Key research themes
1. How did the transition from Byzantine to early Islamic control affect natron glass production workshops in the Near East?
This theme explores the technological, compositional, and chronological changes in natron-based glass production at primary and secondary workshops during the Byzantine-Islamic transition (7th–9th centuries CE). It investigates how political and economic shifts influenced production centers, raw material sourcing, and workshop organization, focusing on Palestine and Egypt as core regions in the Mediterranean glass supply network.
2. What do compositional and technological analyses of glass tesserae reveal about Byzantine secondary workshops and regional glass supply networks?
This theme focuses on secondary glass production practices for mosaic tesserae in Byzantine Asia Minor. By analyzing compositional data and microstructural features of tesserae from archaeological contexts, researchers investigate workshop organization, pigment and opacifier technologies, and the provenance of raw glass. It highlights the diversity of secondary processing sites, technological innovations, and the economic and commercial networks underpinning mosaic production during the Byzantine period.

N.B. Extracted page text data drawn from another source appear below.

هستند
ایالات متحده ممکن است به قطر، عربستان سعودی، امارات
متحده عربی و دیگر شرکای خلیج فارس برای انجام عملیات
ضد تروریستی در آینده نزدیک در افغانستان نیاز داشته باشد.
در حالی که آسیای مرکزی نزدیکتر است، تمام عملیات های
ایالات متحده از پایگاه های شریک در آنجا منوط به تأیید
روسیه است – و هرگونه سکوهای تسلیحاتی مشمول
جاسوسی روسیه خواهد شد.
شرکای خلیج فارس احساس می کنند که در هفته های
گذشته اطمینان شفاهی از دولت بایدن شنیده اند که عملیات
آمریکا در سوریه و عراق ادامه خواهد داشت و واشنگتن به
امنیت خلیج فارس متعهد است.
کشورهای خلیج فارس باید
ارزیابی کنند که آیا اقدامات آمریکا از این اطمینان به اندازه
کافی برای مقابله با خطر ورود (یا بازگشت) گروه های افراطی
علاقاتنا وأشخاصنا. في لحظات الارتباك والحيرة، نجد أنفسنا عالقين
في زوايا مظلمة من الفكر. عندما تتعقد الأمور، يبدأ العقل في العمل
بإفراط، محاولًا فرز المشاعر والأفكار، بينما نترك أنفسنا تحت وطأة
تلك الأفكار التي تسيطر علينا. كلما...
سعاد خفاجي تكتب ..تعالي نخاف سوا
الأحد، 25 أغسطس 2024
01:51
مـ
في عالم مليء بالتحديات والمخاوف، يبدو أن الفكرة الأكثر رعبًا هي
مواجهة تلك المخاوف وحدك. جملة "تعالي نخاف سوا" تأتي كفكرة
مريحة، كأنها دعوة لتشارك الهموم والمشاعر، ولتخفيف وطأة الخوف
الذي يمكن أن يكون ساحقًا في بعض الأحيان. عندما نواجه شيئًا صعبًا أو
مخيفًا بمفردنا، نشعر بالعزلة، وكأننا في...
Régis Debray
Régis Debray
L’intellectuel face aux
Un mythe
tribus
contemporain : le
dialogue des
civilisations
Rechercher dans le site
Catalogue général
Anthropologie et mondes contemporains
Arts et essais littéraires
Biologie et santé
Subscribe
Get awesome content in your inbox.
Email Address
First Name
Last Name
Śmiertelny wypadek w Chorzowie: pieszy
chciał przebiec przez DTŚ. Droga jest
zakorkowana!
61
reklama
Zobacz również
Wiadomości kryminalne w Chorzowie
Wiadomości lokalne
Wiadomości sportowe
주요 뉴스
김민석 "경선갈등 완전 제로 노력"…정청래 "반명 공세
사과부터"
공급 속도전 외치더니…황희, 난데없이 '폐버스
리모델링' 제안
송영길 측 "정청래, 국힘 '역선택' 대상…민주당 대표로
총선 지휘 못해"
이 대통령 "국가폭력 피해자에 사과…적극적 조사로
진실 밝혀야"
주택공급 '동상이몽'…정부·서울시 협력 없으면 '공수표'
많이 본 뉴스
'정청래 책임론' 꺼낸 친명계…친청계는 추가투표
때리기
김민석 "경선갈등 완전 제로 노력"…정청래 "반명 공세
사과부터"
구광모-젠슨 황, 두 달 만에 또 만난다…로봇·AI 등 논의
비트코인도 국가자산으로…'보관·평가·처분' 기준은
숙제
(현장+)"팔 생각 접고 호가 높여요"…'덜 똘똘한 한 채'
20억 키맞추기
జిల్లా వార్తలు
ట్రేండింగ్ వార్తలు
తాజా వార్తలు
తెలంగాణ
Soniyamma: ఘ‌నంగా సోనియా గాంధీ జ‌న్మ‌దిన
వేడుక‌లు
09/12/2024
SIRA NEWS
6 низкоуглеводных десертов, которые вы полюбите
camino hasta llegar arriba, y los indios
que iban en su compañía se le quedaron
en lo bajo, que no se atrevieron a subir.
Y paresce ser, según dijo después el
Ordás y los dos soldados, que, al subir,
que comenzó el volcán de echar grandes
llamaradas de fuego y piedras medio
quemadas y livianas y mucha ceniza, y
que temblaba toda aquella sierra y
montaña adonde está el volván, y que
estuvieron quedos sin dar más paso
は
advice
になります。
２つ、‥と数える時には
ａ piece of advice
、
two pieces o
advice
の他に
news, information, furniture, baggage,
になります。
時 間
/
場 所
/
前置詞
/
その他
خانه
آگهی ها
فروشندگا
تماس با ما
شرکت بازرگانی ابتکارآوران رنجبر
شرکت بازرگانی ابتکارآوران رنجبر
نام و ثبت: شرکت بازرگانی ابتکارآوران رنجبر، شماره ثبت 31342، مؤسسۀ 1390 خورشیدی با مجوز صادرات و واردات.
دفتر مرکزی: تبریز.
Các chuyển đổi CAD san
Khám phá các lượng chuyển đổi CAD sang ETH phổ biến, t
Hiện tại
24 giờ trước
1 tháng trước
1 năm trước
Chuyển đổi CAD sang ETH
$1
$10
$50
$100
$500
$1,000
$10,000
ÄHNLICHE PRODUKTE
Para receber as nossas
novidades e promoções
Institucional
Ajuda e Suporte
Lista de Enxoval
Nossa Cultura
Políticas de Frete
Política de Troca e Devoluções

3. How is Byzantine glass production evidenced through compositional analysis of artifacts such as glass weights and vessel assemblages, and what does this reveal about trade and workshop organization?
This theme investigates compositional characterization of Byzantine glass artifacts—especially glass weights and vessels—to infer primary raw material sources, workshop practices, centralization of production, and scale of trade. By utilizing multivariate data analysis and chemical profiling, research reconstructs spatial and chronological aspects of Byzantine glass production and distribution, offers insights into supply continuity across political changes, and identifies technological innovations or regional specialization.